▶ [Problem] Look for "423 | | $33.10 | 4/24/2018 |" in the records below, then copy that line and every line after it, exactly and with nothing added.

▶ [Recorded data]
---
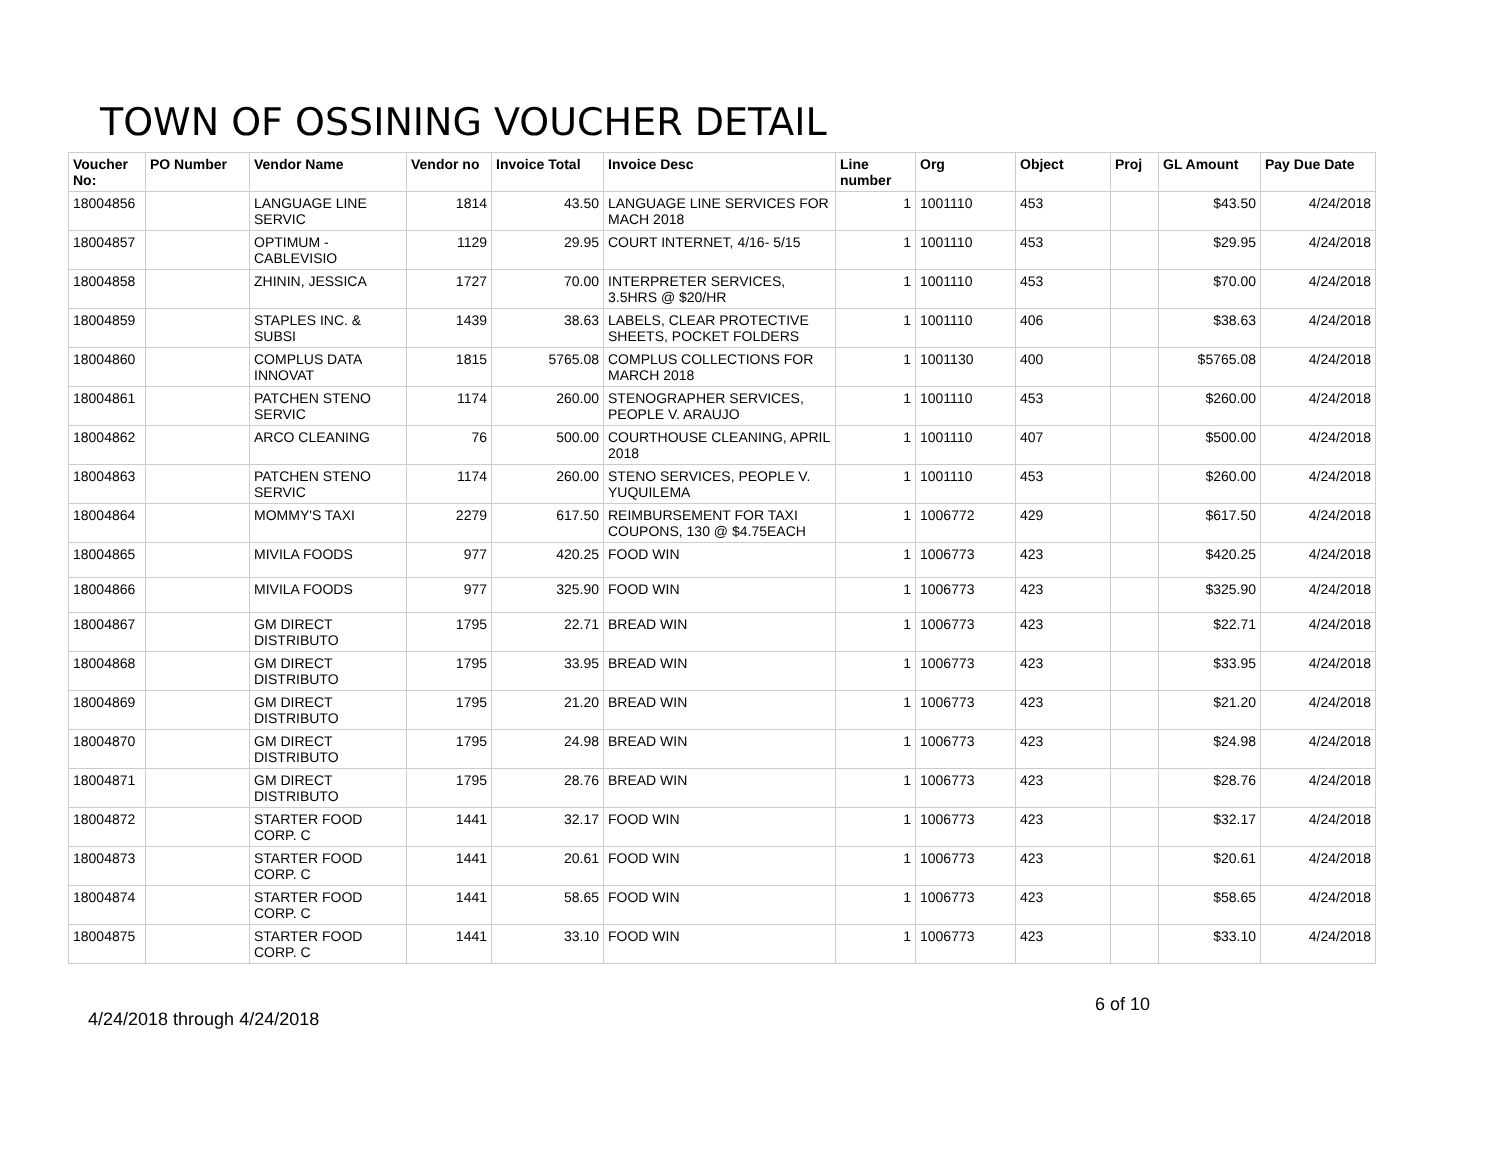TOWN OF OSSINING VOUCHER DETAIL
| Voucher No: | PO Number | Vendor Name | Vendor no | Invoice Total | Invoice Desc | Line number | Org | Object | Proj | GL Amount | Pay Due Date |
| --- | --- | --- | --- | --- | --- | --- | --- | --- | --- | --- | --- |
| 18004856 | | LANGUAGE LINE SERVIC | 1814 | 43.50 | LANGUAGE LINE SERVICES FOR MACH 2018 | 1 | 1001110 | 453 | | $43.50 | 4/24/2018 |
| 18004857 | | OPTIMUM - CABLEVISIO | 1129 | 29.95 | COURT INTERNET, 4/16- 5/15 | 1 | 1001110 | 453 | | $29.95 | 4/24/2018 |
| 18004858 | | ZHININ, JESSICA | 1727 | 70.00 | INTERPRETER SERVICES, 3.5HRS @ $20/HR | 1 | 1001110 | 453 | | $70.00 | 4/24/2018 |
| 18004859 | | STAPLES INC. & SUBSI | 1439 | 38.63 | LABELS, CLEAR PROTECTIVE SHEETS, POCKET FOLDERS | 1 | 1001110 | 406 | | $38.63 | 4/24/2018 |
| 18004860 | | COMPLUS DATA INNOVAT | 1815 | 5765.08 | COMPLUS COLLECTIONS FOR MARCH 2018 | 1 | 1001130 | 400 | | $5765.08 | 4/24/2018 |
| 18004861 | | PATCHEN STENO SERVIC | 1174 | 260.00 | STENOGRAPHER SERVICES, PEOPLE V. ARAUJO | 1 | 1001110 | 453 | | $260.00 | 4/24/2018 |
| 18004862 | | ARCO CLEANING | 76 | 500.00 | COURTHOUSE CLEANING, APRIL 2018 | 1 | 1001110 | 407 | | $500.00 | 4/24/2018 |
| 18004863 | | PATCHEN STENO SERVIC | 1174 | 260.00 | STENO SERVICES, PEOPLE V. YUQUILEMA | 1 | 1001110 | 453 | | $260.00 | 4/24/2018 |
| 18004864 | | MOMMY'S TAXI | 2279 | 617.50 | REIMBURSEMENT FOR TAXI COUPONS, 130 @ $4.75EACH | 1 | 1006772 | 429 | | $617.50 | 4/24/2018 |
| 18004865 | | MIVILA FOODS | 977 | 420.25 | FOOD WIN | 1 | 1006773 | 423 | | $420.25 | 4/24/2018 |
| 18004866 | | MIVILA FOODS | 977 | 325.90 | FOOD WIN | 1 | 1006773 | 423 | | $325.90 | 4/24/2018 |
| 18004867 | | GM DIRECT DISTRIBUTO | 1795 | 22.71 | BREAD WIN | 1 | 1006773 | 423 | | $22.71 | 4/24/2018 |
| 18004868 | | GM DIRECT DISTRIBUTO | 1795 | 33.95 | BREAD WIN | 1 | 1006773 | 423 | | $33.95 | 4/24/2018 |
| 18004869 | | GM DIRECT DISTRIBUTO | 1795 | 21.20 | BREAD WIN | 1 | 1006773 | 423 | | $21.20 | 4/24/2018 |
| 18004870 | | GM DIRECT DISTRIBUTO | 1795 | 24.98 | BREAD WIN | 1 | 1006773 | 423 | | $24.98 | 4/24/2018 |
| 18004871 | | GM DIRECT DISTRIBUTO | 1795 | 28.76 | BREAD WIN | 1 | 1006773 | 423 | | $28.76 | 4/24/2018 |
| 18004872 | | STARTER FOOD CORP. C | 1441 | 32.17 | FOOD WIN | 1 | 1006773 | 423 | | $32.17 | 4/24/2018 |
| 18004873 | | STARTER FOOD CORP. C | 1441 | 20.61 | FOOD WIN | 1 | 1006773 | 423 | | $20.61 | 4/24/2018 |
| 18004874 | | STARTER FOOD CORP. C | 1441 | 58.65 | FOOD WIN | 1 | 1006773 | 423 | | $58.65 | 4/24/2018 |
| 18004875 | | STARTER FOOD CORP. C | 1441 | 33.10 | FOOD WIN | 1 | 1006773 | 423 | | $33.10 | 4/24/2018 |
6 of 10
4/24/2018 through 4/24/2018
---
▶ [Answer for this exercise]
| 18004875 | | STARTER FOOD CORP. C | 1441 | 33.10 | FOOD WIN | 1 | 1006773 | 423 | | $33.10 | 4/24/2018 |
6 of 10
4/24/2018 through 4/24/2018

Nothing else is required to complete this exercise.